Until recently, few methods existed to study these regimes. I will examine the traditional approach of dynamic programming to solving these problems as well as recent advances in the area which rely on least squares methods and estimating equations.


March 10, 2004
Title:Empirical Evaluation of Data Transformation and Ranking Statistics for Microarray Analysis
Speaker:Lixuan Qin, graduate student UW Biostatistics
Abstract: Many choices in the analysis of a microarray dataset affect the results, such as normalization, background adjustment, and test statistics. Some procedures (e.g., background adjustment) are common practice now, but whether they truly benefit the analysis has not been fully evaluated.
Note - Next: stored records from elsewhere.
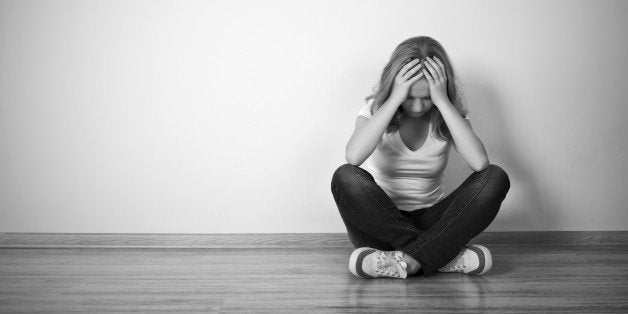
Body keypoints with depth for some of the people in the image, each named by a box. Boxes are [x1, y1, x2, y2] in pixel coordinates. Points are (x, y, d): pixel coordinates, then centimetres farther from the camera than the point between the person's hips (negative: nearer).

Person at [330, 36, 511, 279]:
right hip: (380, 224, -1)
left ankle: (409, 260, -32)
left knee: (495, 177, -21)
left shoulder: (448, 115, -1)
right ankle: (441, 256, -29)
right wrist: (395, 99, -27)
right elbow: (353, 157, -28)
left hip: (430, 222, 2)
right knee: (346, 177, -32)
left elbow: (479, 162, -23)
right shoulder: (376, 110, -5)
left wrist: (443, 102, -22)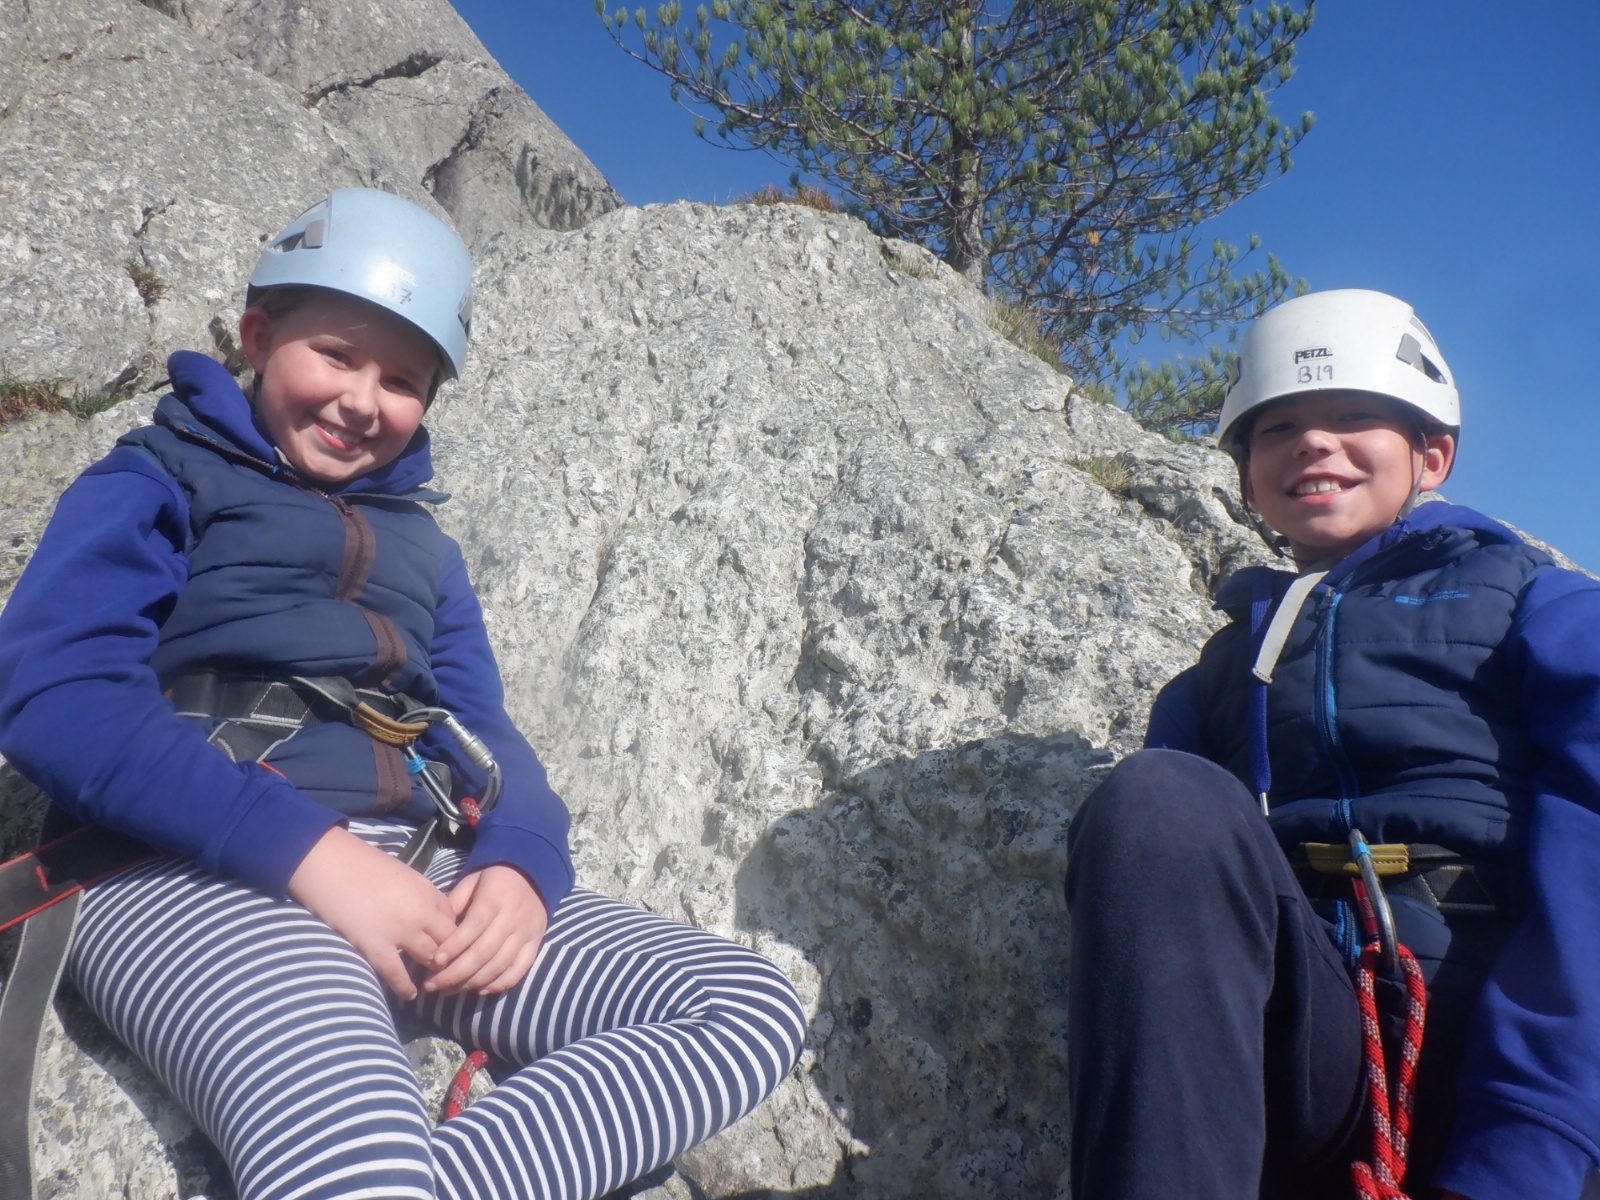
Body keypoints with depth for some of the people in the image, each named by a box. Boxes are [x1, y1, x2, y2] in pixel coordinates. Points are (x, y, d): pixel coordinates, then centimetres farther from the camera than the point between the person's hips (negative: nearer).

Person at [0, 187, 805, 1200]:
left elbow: (484, 733, 18)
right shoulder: (157, 484, 12)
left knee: (755, 1005, -14)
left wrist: (522, 861, -7)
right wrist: (309, 848, -18)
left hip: (428, 876, 7)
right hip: (199, 873, -6)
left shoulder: (423, 545, 27)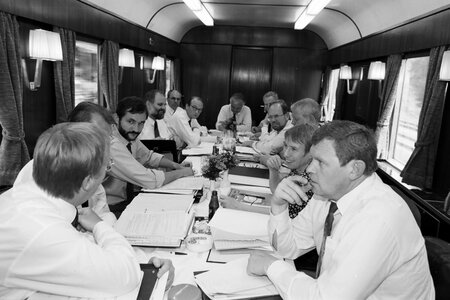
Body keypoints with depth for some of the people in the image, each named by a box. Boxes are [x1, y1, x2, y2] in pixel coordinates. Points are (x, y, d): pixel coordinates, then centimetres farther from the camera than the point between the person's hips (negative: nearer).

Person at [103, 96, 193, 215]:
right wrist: (182, 172, -14)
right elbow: (149, 180, -28)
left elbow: (148, 156, 15)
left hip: (128, 199, 8)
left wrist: (174, 165, -2)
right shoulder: (112, 145, -27)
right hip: (112, 209, -7)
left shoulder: (130, 137, -3)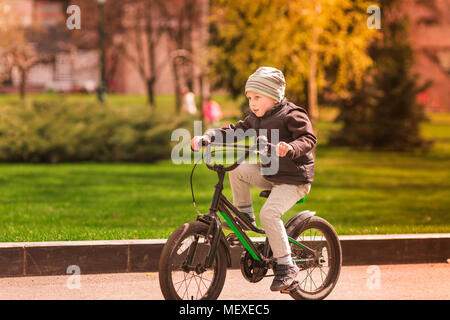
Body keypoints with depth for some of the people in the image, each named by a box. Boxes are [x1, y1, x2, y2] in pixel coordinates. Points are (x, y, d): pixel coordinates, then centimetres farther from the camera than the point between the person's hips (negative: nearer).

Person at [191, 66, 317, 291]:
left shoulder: (291, 115, -16)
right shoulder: (256, 118, 7)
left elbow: (308, 139, -23)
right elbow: (236, 130, 5)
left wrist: (291, 148, -44)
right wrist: (206, 138, -8)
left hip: (293, 177, -8)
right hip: (268, 173, 8)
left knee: (269, 213, -25)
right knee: (237, 169, -10)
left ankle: (286, 265, -17)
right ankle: (245, 216, 6)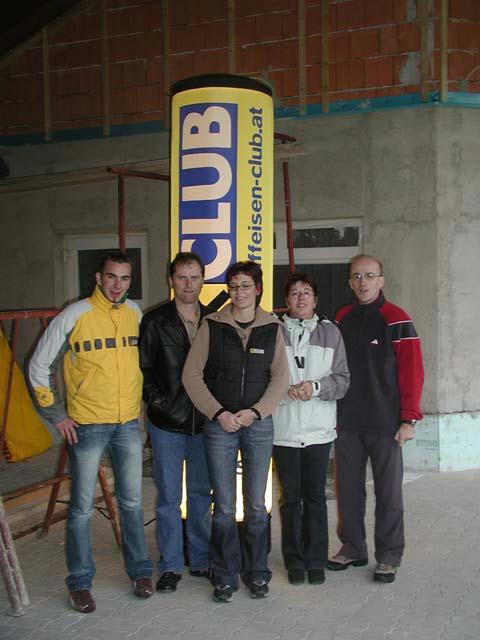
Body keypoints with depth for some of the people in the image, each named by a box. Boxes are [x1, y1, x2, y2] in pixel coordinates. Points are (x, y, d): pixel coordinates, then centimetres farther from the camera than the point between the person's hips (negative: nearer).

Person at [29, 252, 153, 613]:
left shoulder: (136, 313, 3)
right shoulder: (74, 316, -10)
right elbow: (40, 366, -3)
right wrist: (57, 415, -5)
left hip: (129, 424, 4)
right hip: (87, 427, -3)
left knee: (132, 502, 12)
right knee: (82, 507, 4)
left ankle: (140, 570, 27)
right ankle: (80, 582, 18)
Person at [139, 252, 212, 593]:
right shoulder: (155, 321, -2)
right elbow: (143, 368, -1)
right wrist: (157, 402, -9)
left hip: (204, 421, 2)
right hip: (167, 423, -2)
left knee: (202, 493, 12)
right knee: (169, 496, 4)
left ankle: (201, 561, 25)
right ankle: (171, 566, 16)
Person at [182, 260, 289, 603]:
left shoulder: (273, 328, 4)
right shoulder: (212, 325, 0)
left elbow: (280, 378, 1)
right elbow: (192, 375, -2)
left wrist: (254, 412, -11)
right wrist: (219, 413, -10)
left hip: (259, 424, 1)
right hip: (220, 424, -1)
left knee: (256, 504, 6)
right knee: (224, 506, 3)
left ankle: (256, 573, 22)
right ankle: (225, 577, 16)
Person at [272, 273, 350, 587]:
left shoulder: (330, 332, 6)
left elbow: (342, 379, 4)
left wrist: (315, 387, -13)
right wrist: (285, 390, -14)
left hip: (319, 429, 1)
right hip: (283, 428, -1)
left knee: (315, 495, 6)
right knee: (290, 497, 7)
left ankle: (316, 560, 19)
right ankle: (294, 560, 21)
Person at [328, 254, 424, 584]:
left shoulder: (396, 320, -5)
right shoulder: (342, 319, 10)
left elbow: (412, 371, -8)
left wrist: (409, 419, -13)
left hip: (385, 423, -4)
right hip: (347, 423, 5)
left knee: (389, 493, 3)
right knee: (348, 490, 10)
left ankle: (389, 557, 16)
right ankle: (353, 549, 24)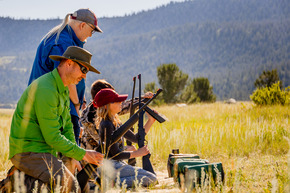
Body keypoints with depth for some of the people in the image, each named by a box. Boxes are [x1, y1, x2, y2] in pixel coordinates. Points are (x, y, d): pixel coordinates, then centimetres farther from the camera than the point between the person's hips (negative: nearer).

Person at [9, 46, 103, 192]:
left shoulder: (64, 90, 13)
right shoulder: (46, 90, -21)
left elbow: (67, 125, 18)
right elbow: (52, 137, -22)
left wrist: (70, 157, 5)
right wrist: (83, 154, -17)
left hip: (46, 153, 10)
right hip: (29, 153, -10)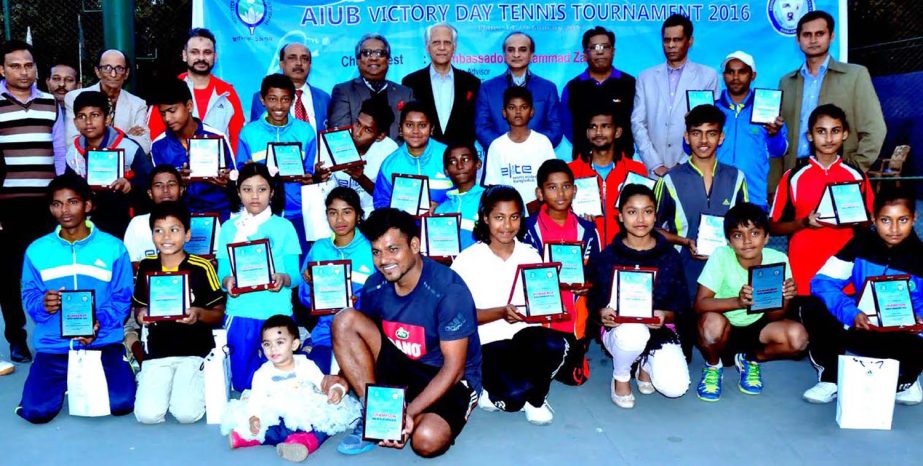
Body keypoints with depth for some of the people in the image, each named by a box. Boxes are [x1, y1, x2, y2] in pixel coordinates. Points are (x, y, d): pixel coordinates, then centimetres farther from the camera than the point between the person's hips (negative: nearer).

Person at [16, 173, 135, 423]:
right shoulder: (36, 250, 4)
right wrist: (43, 305, -17)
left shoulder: (113, 247, -1)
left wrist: (100, 323, -18)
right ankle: (68, 378, 19)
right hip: (53, 344, 1)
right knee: (36, 411, -16)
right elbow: (29, 297, 6)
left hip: (103, 341, -1)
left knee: (121, 403, -19)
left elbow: (123, 298, -1)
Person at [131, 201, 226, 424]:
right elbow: (138, 307, 14)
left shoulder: (202, 267, -6)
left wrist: (200, 313, -22)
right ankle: (156, 382, 21)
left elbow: (218, 313, -1)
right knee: (147, 415, -13)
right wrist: (140, 315, -9)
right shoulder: (146, 267, 5)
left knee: (187, 414, -18)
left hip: (194, 350, -3)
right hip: (158, 351, 3)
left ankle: (194, 385, 17)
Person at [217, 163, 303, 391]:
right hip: (240, 313, 1)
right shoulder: (229, 227, 8)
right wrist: (227, 281, -18)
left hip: (277, 313, -1)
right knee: (242, 382, 5)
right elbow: (222, 272, 4)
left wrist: (283, 279, -23)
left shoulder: (284, 226, 4)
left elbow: (295, 275, -1)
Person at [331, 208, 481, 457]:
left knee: (427, 440, -35)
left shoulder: (448, 290, -23)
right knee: (344, 320, -14)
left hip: (450, 381, -5)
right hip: (400, 367, 5)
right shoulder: (375, 286, -6)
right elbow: (358, 338, 7)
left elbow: (453, 368, -23)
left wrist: (408, 412, -30)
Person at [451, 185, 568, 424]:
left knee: (555, 345, -32)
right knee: (515, 395, -30)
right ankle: (498, 393, 10)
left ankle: (534, 397, 0)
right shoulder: (467, 260, -5)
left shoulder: (531, 255, 9)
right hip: (488, 343, -4)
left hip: (526, 335, 4)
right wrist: (502, 312, -22)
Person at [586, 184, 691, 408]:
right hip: (618, 328, -1)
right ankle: (620, 377, -4)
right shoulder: (606, 257, -2)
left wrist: (665, 316, -18)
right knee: (632, 334, -40)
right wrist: (602, 314, -23)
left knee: (675, 387, -23)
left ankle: (646, 365, 15)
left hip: (660, 328, 2)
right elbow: (592, 302, 0)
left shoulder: (670, 256, 2)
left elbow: (681, 303, 3)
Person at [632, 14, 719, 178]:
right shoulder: (646, 77, 12)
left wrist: (684, 165, -9)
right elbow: (638, 124, 5)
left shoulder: (707, 76, 7)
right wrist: (655, 165, -6)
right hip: (653, 172, 1)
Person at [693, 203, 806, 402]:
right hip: (723, 330, -3)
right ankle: (713, 366, -1)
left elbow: (773, 318, -10)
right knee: (712, 321, -36)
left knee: (797, 337, -24)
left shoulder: (778, 260, -14)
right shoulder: (721, 256, -21)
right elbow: (700, 304, -27)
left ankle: (750, 360, 8)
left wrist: (783, 299, -33)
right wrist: (738, 301, -44)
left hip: (756, 328, 3)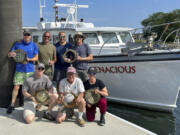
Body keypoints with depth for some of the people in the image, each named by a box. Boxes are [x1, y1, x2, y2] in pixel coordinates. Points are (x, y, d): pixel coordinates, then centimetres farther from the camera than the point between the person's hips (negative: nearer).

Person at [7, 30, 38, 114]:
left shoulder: (34, 45, 5)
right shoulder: (17, 44, 4)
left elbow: (36, 57, 1)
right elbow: (9, 54, 5)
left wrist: (29, 59, -19)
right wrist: (11, 54, -19)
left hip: (30, 70, 0)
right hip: (19, 69, 0)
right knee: (16, 87, -2)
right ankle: (12, 105, 9)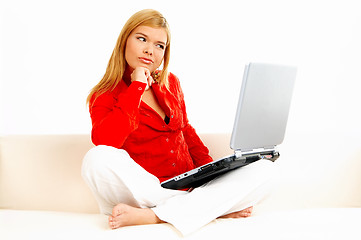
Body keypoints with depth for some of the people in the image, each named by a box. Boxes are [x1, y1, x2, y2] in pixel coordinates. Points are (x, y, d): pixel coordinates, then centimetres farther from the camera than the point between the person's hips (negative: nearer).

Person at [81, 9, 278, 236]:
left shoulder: (170, 83, 14)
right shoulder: (105, 96, -1)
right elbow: (104, 142, -22)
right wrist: (137, 87, -15)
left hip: (189, 188, 5)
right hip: (140, 195, -5)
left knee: (264, 170, -15)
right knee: (98, 159, -35)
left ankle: (149, 216, -26)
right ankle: (215, 208, -27)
We used ten spike-in microarray experiments to evaluate the relative effectiveness of analysis choices in three categories: background adjustment, normalization, and ranking statistic. Findings support the use of an intensity-based normalization procedure and also indicate that local background-adjustment is harmful. We find that t-statistics perform poorly in identifying differentially expressed genes; more robust statistics are preferred. During this talk microarray experiments and some commonly-used terms will be briefly introduced. This work is done with Dr. Katie Kerr.